DATA SUPPLIED start
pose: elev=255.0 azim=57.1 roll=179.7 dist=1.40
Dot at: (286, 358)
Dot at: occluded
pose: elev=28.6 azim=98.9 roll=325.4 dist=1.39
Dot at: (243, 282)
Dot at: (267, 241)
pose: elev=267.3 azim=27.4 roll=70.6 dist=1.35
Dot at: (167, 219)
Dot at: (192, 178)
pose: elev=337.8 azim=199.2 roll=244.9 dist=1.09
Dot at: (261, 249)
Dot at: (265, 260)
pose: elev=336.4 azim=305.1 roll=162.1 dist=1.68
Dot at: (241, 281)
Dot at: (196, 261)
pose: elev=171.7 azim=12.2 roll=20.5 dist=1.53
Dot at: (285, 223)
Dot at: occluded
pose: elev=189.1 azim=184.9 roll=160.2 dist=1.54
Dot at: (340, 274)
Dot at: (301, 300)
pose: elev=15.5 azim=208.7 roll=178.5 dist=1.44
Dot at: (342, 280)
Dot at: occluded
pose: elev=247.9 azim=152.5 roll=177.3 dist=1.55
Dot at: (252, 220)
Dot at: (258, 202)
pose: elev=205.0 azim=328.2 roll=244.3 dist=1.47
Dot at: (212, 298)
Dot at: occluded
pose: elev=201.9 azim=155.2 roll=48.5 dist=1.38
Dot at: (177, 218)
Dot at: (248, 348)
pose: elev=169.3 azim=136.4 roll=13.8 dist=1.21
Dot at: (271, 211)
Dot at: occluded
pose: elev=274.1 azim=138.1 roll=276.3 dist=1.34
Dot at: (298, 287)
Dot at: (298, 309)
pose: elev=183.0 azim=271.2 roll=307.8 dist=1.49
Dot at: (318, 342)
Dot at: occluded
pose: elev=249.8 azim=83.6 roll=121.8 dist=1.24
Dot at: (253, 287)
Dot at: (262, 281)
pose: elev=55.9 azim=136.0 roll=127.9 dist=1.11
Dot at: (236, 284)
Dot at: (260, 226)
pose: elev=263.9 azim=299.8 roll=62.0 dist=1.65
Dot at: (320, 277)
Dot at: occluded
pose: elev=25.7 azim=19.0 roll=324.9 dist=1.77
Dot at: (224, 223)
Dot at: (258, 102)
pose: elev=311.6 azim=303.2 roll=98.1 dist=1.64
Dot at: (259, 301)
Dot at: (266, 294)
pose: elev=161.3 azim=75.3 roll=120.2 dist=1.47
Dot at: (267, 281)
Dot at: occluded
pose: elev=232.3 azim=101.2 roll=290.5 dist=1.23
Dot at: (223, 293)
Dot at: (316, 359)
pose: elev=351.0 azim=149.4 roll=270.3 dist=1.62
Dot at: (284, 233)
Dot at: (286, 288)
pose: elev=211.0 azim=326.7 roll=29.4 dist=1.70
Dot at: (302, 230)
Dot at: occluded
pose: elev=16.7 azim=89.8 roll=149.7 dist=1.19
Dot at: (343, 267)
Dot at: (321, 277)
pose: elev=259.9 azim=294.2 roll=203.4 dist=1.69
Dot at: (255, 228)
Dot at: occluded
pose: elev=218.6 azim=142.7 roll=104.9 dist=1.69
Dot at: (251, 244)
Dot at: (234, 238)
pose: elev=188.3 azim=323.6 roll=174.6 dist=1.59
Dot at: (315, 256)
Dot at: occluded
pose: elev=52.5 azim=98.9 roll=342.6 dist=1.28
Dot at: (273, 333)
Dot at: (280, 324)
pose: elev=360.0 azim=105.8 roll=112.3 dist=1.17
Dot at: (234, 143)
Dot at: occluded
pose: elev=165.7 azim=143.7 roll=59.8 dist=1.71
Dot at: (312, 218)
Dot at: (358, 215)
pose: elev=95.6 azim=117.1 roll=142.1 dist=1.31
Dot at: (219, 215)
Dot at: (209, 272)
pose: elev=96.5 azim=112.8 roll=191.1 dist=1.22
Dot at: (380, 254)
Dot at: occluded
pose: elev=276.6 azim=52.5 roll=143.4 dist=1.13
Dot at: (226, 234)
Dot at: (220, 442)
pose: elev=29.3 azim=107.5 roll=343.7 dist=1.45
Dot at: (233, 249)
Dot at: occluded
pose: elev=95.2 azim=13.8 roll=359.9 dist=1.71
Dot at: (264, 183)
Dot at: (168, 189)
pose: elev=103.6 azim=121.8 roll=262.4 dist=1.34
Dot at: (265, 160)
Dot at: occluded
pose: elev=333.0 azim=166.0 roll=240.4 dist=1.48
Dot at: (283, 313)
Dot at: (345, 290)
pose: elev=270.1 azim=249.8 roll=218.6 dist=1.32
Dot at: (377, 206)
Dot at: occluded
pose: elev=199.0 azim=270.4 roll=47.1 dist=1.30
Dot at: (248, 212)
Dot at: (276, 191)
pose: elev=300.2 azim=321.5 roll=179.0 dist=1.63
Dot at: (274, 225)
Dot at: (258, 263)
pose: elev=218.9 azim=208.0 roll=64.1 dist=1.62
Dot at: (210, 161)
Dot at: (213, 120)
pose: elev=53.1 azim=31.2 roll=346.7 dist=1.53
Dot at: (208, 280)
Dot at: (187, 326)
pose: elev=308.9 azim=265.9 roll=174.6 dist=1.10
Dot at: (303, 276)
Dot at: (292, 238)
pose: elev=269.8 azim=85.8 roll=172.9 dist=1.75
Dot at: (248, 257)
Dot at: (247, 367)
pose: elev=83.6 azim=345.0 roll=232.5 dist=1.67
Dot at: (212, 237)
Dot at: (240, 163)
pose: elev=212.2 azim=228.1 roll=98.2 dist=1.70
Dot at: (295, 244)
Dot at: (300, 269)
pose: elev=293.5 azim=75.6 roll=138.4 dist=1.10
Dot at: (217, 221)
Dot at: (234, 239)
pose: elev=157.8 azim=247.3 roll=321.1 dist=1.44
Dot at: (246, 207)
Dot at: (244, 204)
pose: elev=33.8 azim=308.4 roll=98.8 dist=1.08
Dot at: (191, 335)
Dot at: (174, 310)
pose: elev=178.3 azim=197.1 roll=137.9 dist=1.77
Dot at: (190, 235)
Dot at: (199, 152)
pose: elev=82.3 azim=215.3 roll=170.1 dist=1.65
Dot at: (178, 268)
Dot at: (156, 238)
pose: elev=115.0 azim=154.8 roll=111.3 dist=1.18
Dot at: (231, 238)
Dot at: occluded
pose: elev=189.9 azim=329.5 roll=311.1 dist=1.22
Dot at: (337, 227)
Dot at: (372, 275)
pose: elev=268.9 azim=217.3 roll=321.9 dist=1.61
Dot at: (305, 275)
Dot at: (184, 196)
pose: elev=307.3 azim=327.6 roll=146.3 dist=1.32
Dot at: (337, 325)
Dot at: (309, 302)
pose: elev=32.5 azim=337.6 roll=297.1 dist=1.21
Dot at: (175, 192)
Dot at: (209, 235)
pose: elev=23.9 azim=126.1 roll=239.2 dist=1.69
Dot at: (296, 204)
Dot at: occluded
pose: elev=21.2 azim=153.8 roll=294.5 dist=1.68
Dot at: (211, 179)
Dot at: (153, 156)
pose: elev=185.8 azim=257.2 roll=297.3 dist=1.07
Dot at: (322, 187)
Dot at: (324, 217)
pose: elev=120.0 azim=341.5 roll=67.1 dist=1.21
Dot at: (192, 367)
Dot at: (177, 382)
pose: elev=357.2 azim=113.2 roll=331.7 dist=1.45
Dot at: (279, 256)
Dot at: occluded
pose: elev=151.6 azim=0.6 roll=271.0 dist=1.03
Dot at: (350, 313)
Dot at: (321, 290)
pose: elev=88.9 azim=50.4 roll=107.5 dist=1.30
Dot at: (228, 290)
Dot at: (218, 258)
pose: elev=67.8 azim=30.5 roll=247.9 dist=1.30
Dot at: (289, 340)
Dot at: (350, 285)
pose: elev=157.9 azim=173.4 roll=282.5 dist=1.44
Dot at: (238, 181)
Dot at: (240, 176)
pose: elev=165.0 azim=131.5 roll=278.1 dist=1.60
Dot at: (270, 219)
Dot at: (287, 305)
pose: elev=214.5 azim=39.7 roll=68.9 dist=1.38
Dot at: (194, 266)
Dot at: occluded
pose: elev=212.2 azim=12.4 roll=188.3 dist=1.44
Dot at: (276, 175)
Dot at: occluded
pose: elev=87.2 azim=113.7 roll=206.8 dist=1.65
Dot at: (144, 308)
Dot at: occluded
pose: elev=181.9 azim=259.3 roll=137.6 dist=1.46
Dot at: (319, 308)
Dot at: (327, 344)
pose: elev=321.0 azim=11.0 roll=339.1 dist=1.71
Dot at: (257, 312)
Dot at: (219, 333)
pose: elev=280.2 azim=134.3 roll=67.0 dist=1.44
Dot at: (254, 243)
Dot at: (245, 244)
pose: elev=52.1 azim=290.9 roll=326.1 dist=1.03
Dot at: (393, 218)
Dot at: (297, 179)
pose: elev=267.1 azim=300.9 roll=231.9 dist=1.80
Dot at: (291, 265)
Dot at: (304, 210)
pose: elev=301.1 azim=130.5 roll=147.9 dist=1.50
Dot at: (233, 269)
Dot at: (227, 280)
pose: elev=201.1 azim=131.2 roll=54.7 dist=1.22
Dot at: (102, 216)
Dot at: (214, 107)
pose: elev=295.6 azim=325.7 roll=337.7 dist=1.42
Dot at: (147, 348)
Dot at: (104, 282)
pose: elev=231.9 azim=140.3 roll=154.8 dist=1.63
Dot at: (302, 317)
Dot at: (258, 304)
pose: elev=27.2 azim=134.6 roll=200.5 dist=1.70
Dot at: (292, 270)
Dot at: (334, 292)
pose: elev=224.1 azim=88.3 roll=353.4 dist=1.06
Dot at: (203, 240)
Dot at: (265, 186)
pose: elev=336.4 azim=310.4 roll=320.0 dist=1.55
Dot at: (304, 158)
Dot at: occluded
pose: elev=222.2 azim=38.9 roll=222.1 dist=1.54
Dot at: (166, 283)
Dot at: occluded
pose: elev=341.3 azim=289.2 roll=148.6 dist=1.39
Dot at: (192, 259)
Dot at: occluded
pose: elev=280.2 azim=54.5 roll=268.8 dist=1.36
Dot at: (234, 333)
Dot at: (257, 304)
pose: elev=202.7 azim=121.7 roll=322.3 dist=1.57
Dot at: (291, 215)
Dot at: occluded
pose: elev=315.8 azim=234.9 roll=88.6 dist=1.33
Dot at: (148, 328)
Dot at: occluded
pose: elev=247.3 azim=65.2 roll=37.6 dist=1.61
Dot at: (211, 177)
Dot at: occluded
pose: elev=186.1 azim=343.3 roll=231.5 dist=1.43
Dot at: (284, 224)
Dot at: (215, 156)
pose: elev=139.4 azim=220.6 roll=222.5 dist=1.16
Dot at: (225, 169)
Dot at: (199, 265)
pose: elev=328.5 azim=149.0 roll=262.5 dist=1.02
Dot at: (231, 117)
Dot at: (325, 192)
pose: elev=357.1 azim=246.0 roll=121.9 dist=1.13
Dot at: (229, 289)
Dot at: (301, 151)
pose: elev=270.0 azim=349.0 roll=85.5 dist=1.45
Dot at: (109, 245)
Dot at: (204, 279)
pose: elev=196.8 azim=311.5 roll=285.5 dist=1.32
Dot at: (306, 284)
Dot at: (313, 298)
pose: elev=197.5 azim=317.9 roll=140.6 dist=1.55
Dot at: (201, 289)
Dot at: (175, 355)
DATA SUPPLIED end
[WRITTEN TASK]
Please print everything from the line that contains "pose: elev=197.5 azim=317.9" down to the end of the rows, copying each line unchanged.

[RESULT]
pose: elev=197.5 azim=317.9 roll=140.6 dist=1.55
Dot at: (201, 289)
Dot at: (175, 355)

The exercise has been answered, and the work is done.